"The police allowed me to sink before their eyes," Fijalkowski told the Washington Post. "I'm glad that in the end they realised that they shouldn't let me drown, but I don't thank them for letting me die, clinically, before their eyes."
Fairfax County Police chief Edwin Roessler said he couldn't believe Fijalkowski's actions, and that if someone had entered the water earlier, they would have been at risk of drowning themselves.
"They saved his life — he did not die," Roessler said.
"You're going to sue someone for saving your life?"
Fijalkowski was in the US as part of an international summer job programme and had not experienced mental health episodes before the May 26, 2016, which happened on his third day in the job.
Police were called when he began acting strangely, and after they arrived, Fijalkowski walked into the deep end of the pool until his head was underwater before grabbing hold of two vents and remaining submerged for more than two and a half minutes.
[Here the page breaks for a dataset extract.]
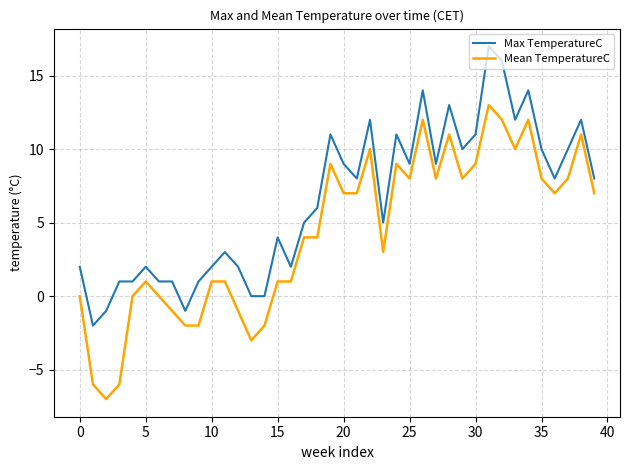

Rank the series by their average value, from highest to lowest.

Max TemperatureC, Mean TemperatureC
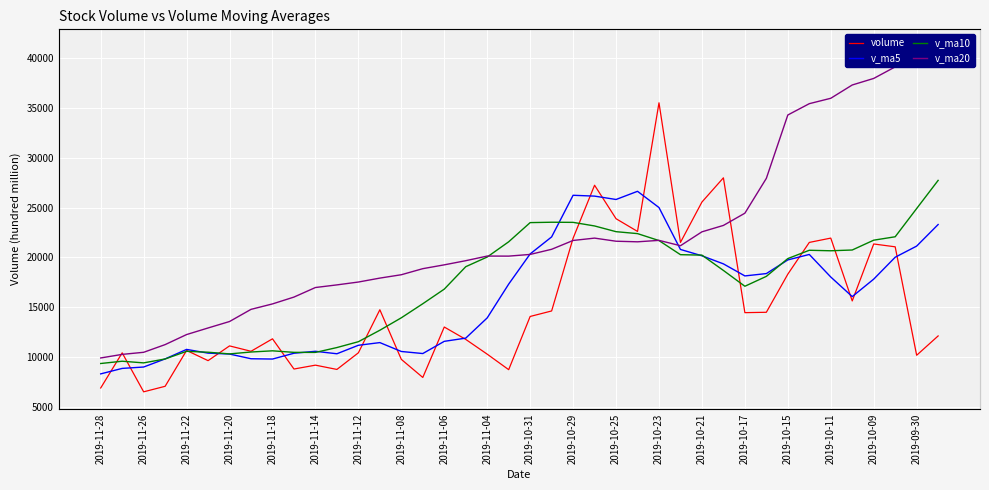

What position from the left is 2019-11-28?

1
Lifeguard Sean Brooks pulled him out of the pool with the assistance of several officers.
They performed CPR, and Fijalkowski was later revived with a defibrillator once paramedics arrived.
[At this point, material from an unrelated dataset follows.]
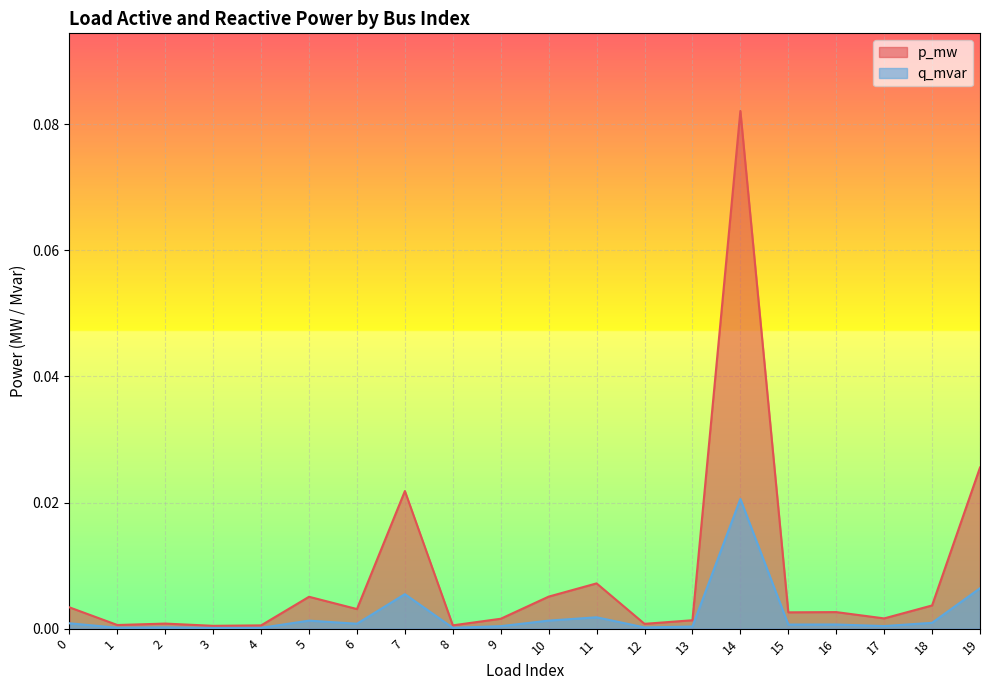

At which category is the sum across all series the highest?

14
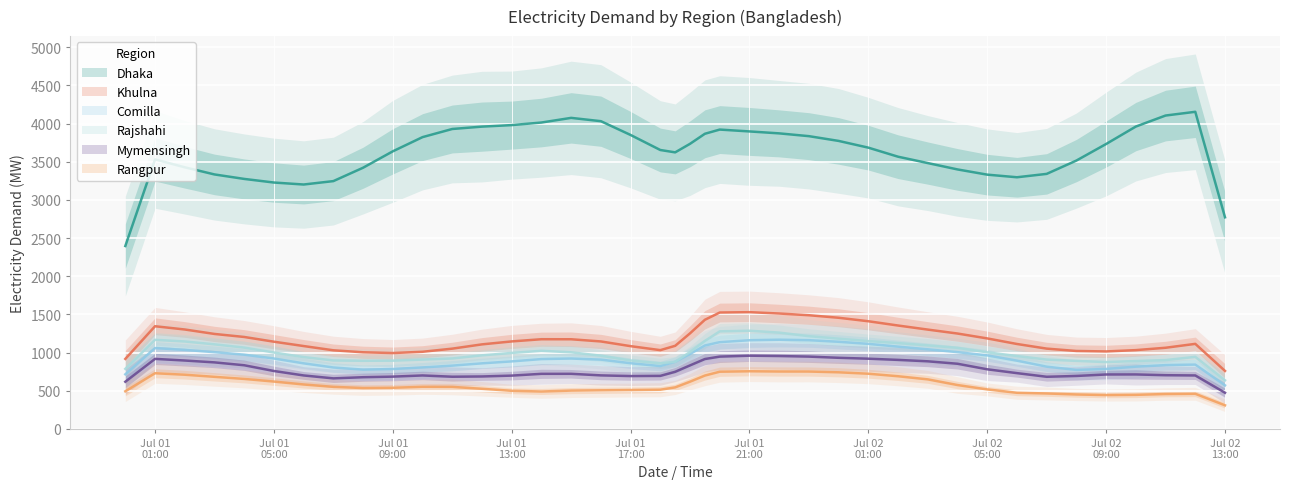

What is the difference between the Comilla values at 2020-07-02 06:00 and 2020-07-01 16:00?

1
Fijalkowski suffered cardiac and respiratory arrest and was in hospital until June 8, when he was transferred to a psychiatric unit for a further six days before being diagnosed with bipolar disorder.
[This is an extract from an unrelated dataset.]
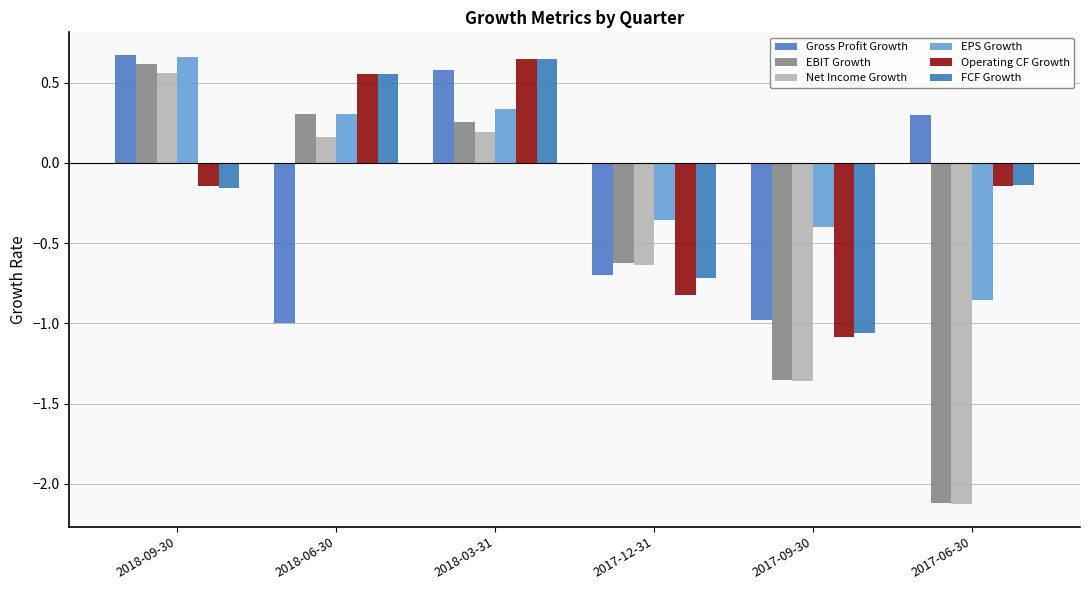

What is the minimum value for EBIT Growth?

-2.1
The man, who has since returned to Poland, has not had a mental episode since.
His lawyer, Victor Glasberg, said police officers should have stopped his client from entering the pool in the first place.
But Roessler said the officers did the right thing by avoiding a confrontation with a man who had been acting violently and erratically.
"When someone's having a mental episode, the last thing you want to do is go hands on," Roessler said.
"You use time on your side to let the episode subside.
"Everybody there saved this young man's life."